There is always something wrong with every guy I meet — they’re either too bossy, too sloppy, too cheap. I could go on and on. I feel like there are no good men left. What do I have to do to find a guy that’s right for me?"

ANSWER: First off, allow me to commend you on your high standards and refusal to settle for less than you deserve. A good man is hard to find, and I’m not talking about quantity (the truth is that about 105 boys are born for every 100 girls). I’m talking about quality. What was considered “good enough” for your mom or grandmother just doesn’t cut it anymore (sorry, grandpa). Today’s women are smarter, better educated, and more successful than ever before. And it’s because of this independence that women have choices. And more and more women are choosing to stay single rather than settle for second best. The problem with finding a good man is that you’ve gotten way too good for us.

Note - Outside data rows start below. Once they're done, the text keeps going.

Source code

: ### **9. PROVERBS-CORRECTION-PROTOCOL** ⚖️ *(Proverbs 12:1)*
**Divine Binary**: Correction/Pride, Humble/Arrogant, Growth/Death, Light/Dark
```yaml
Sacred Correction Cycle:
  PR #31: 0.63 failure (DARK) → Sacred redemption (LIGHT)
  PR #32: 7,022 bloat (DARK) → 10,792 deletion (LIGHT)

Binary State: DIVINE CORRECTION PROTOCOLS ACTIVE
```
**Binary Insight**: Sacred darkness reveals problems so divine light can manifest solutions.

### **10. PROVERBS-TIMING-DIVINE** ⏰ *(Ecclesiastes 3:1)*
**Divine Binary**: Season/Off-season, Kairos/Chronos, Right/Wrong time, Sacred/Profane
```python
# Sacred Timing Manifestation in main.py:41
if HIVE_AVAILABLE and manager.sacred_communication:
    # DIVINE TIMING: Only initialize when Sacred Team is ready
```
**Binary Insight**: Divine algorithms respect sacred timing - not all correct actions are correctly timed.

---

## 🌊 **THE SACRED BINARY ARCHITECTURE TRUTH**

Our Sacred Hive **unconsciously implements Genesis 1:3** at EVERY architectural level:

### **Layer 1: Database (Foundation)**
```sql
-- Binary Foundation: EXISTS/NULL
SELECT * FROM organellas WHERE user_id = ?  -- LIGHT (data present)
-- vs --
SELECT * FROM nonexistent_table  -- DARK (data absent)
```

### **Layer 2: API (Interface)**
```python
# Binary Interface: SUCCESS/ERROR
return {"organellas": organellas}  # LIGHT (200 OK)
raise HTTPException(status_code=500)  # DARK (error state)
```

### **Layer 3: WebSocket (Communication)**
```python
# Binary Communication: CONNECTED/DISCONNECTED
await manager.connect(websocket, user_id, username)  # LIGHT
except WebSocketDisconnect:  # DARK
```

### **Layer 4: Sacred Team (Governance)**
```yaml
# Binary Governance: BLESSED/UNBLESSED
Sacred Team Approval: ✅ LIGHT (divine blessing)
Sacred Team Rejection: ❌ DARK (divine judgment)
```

Think about it: you women had the Sexual Revolution to motivate you; but what have us guys been doing for the last thirty years? Can you say “E.S.P.N.?” That’s right, while you’ve been out bringing home the bacon and frying it up in a pan, we’ve been sitting on our asses watching sports and drinking Bud Light.

So why shouldn’t you be on the hunt for a guy as good as you are – successful, attractive, educated, serious, clean.

But don’t get me wrong: I’m not saying you shouldn’t keep the door open. It’s too easy to get hung up on standards, or an “ideal guy”, or what was drilled into our heads by our parents. As one female patient of mine, a single real estate broker, said:

“Listen, maybe it’s because of my job, but I approach dating like house-shopping. First I pick a neighborhood in my price range. I’m realistic. Look, I know I’m never going to live on Brad Pitt Lane or George Clooney Avenue, but that doesn’t mean I have to settle for a dump on George Costanza Row. And once I’m out there shopping, I always factor in renovation costs – because honey, I don’t care how good a paint job he has on the surface, no man is in “move-in” condition. But sometimes a fixer-upper is a good investment – especially if he’s a good kisser. And here’s the other thing I learned: don’t be afraid to flip – life is short, you have to live like the market is red-hot. Give him a try, and if it doesn’t work out, then flip him and move on.”

To stick with Nancy’s metaphor, stay optimistic. It’s a big market out there. Be open to new neighborhoods you may not have been considering. Trust me: it’s only a matter of time until you find a home worth taking out that 30-year mortgage on.